1 de julho de 2022
Colunistas Yvonne Dimanche

Conspiração cósmica – parte I

Amigos, quando prestei concurso para o Banco do Brasil tinham mais ou menos 15 mil candidatos. Isso foi em em maio de 1973 para 700 vagas.

Imagem: Google Imagens – Concursos 2021

Já procurei no Google para confirmar, mas nada encontrei. Dessa forma, posso estar equivocada.

Bom, a minha colocação foi em 636º lugar.

Eu fiz de tudo para não passar. A prova era na Escola Técnica e fui para o Colégio Militar.

Fui andando a passo de cágado para o local correto e fui a última a entrar sem ficha de inscrição, caneta, nada, apenas a minha carteira de identidade.

Eu trabalhava em uma entidade filantrópica voltada para educação de base e nem pensava em trabalhar em um banco.

Só que a vaidade falou mais alto e eu não iria responder errado.

Além do mais, o meu concurso entrou para a história do Banco, porque queriam fazer uma fila indiana em um domingo Dia das Mães para fazer a prova de datilografia.

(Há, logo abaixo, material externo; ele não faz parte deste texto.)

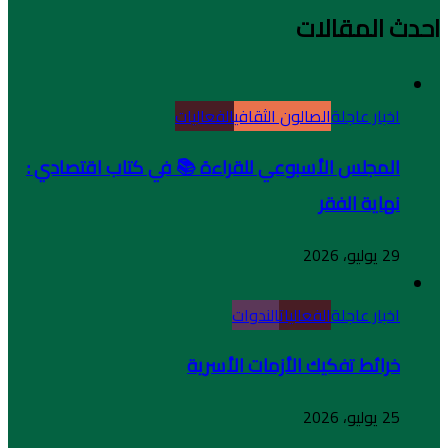
احدث المقالات
اخبار عاجلة
الصالون الثقافي
الفعاليات
المجلس الأسبوعي للقراءة 📚 في كتاب اقتصادي :
نهاية الفقر
29 يوليو، 2026
اخبار عاجلة
الفعاليات
الندوات
خرائط تفكيك الأزمات الأسرية
25 يوليو، 2026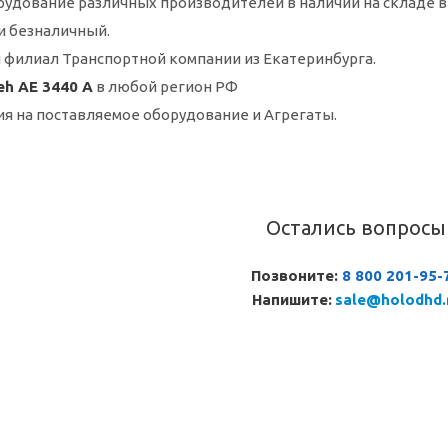
удование различных производителей в наличии на складе в
и безналичный.
 филиал Транспортной компании из Екатеринбурга.
h AE 3440 A
в любой регион РФ
ия на поставляемое оборудование и Агрегаты.
Остались вопросы
Позвоните:
8 800 201-95-
Напишите:
sale@holodhd.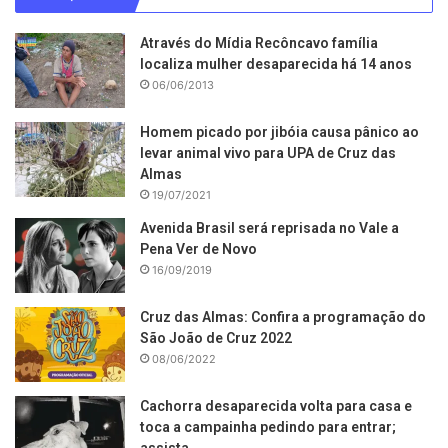
Através do Mídia Recôncavo família
localiza mulher desaparecida há 14 anos
06/06/2013
Homem picado por jibóia causa pânico ao
levar animal vivo para UPA de Cruz das
Almas
19/07/2021
Avenida Brasil será reprisada no Vale a
Pena Ver de Novo
16/09/2019
Cruz das Almas: Confira a programação do
São João de Cruz 2022
08/06/2022
Cachorra desaparecida volta para casa e
toca a campainha pedindo para entrar;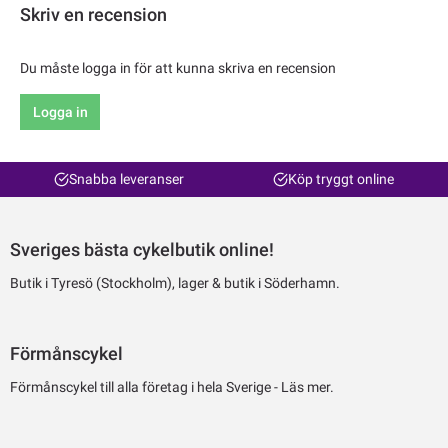
Skriv en recension
Du måste logga in för att kunna skriva en recension
Logga in
Snabba leveranser
Köp tryggt online
Sveriges bästa cykelbutik online!
Butik i Tyresö (Stockholm), lager & butik i Söderhamn.
Förmånscykel
Förmånscykel till alla företag i hela Sverige -
Läs mer.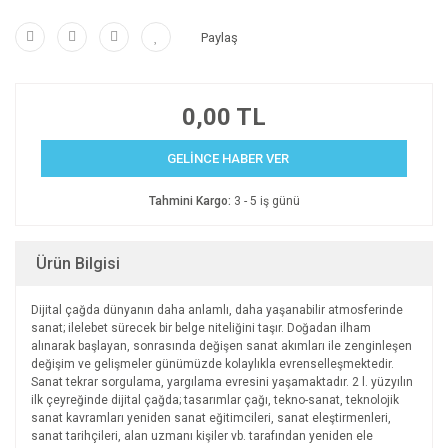
Paylaş
0,00 TL
GELİNCE HABER VER
Tahmini Kargo:
3 - 5 iş günü
Ürün Bilgisi
Dijital çağda dünyanın daha anlamlı, daha yaşanabilir atmos­ferinde
sanat; ilelebet sürecek bir belge niteliğini taşır. Doğa­dan ilham
alınarak başlayan, sonrasında değişen sanat akımla­rı ile zenginleşen
değişim ve gelişmeler günümüzde kolaylık­la evrenselleşmektedir.
Sanat tekrar sorgulama, yargılama ev­resini yaşamaktadır. 2 l. yüzyılın
ilk çeyreğinde dijital çağda; tasarımlar çağı, tekno-sanat, teknolojik
sanat kavramları yeni­den sanat eğitimcileri, sanat eleştirmenleri,
sanat tarihçileri, alan uzmanı kişiler vb. tarafından yeniden ele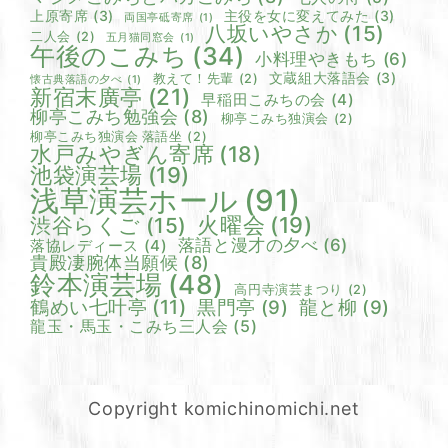
上原寄席
(3)
主役を女に変えてみた
(3)
両国亭砥寄席
(1)
八坂いやさか
(15)
二人会
(2)
五月猫同窓会
(1)
午後のこみち
(34)
小料理やきもち
(6)
文蔵組大落語会
(3)
教えて！先輩
(2)
懐古典落語の夕べ
(1)
新宿末廣亭
(21)
早稲田こみちの会
(4)
柳亭こみち勉強会
(8)
柳亭こみち独演会
(2)
柳亭こみち独演会 落語坐
(2)
水戸みやぎん寄席
(18)
池袋演芸場
(19)
浅草演芸ホール
(91)
火曜会
(19)
渋谷らくご
(15)
落語と漫才の夕べ
(6)
落協レディース
(4)
貴殿凄腕体当願候
(8)
鈴本演芸場
(48)
高円寺演芸まつり
(2)
鶴めい七叶亭
(11)
黒門亭
(9)
龍と柳
(9)
龍玉・馬玉・こみち三人会
(5)
Copyright komichinomichi.net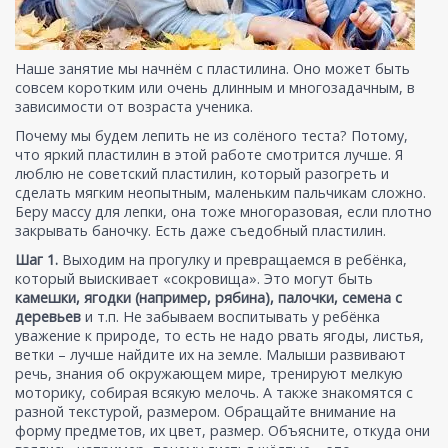
Наше занятие мы начнём с пластилина. Оно может быть
совсем коротким или очень длинным и многозадачным, в
зависимости от возраста ученика.
Почему мы будем лепить не из солёного теста? Потому,
что яркий пластилин в этой работе смотрится лучше. Я
люблю не советский пластилин, который разогреть и
сделать мягким неопытным, маленьким пальчикам сложно.
Беру массу для лепки, она тоже многоразовая, если плотно
закрывать баночку. Есть даже съедобный пластилин.
Шаг 1.
Выходим на прогулку и превращаемся в ребёнка,
который выискивает «сокровища». Это могут быть
камешки, ягодки (например, рябина), палочки, семена с
деревьев
и т.п. Не забываем воспитывать у ребёнка
уважение к природе, то есть не надо рвать ягоды, листья,
ветки – лучше найдите их на земле. Малыши развивают
речь, знания об окружающем мире, тренируют мелкую
моторику, собирая всякую мелочь. А также знакомятся с
разной текстурой, размером. Обращайте внимание на
форму предметов, их цвет, размер. Объясните, откуда они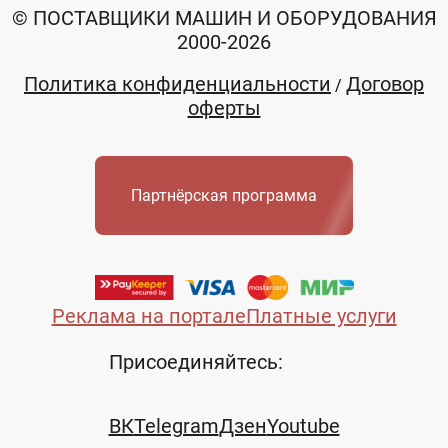
© ПОСТАВЩИКИ МАШИН И ОБОРУДОВАНИЯ
2000-2026
Политика конфиденциальности
Договор
/
оферты
Партнёрская программа
Реклама на портале
Платные услуги
Присоединяйтесь:
ВК
Telegram
Дзен
Youtube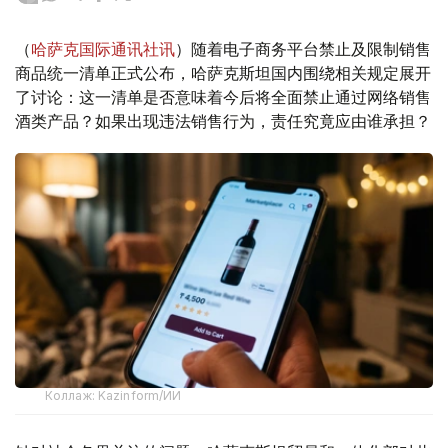
（
哈萨克国际通讯社讯
）随着电子商务平台禁止及限制销售
商品统一清单正式公布，哈萨克斯坦国内围绕相关规定展开
了讨论：这一清单是否意味着今后将全面禁止通过网络销售
酒类产品？如果出现违法销售行为，责任究竟应由谁承担？
Коллаж: Kazinform/ИИ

Uma confusão danada com direito à polícia militar.

Eu calma pensando “vou para casa ou não vou?”.

Decidi ir embora, só que a confusão piorou mais ainda e eu fui empurrada até a porta da agência Centro-Rio, hoje o CCBB.

Um senhor me puxou e eu entrei para fazer a prova, absolutamente calma.

O banco depois quis dar uma oportunidade para quem se sentiu prejudicado e eu nem quis saber.

O interessante é que o meu querido marido Vilhena prestou o mesmo concurso, então devíamos ter estado no mesmo furdunço.

Algum tempo depois ele casou. Se separou, eu namorei, me apaixonei e não deu certo e em 1982 nos “descobrimos”, mesmo trabalhando cinco anos no mesmo local.

Tudo que eu tenho na vida eu agradeço ao Banco do Brasil.

Marido, filha, filho-enteado, netos e os maiores amigos que eu poderia ter na vida. Diria que 70% dos meus amigos são do BB. Obrigada Deus!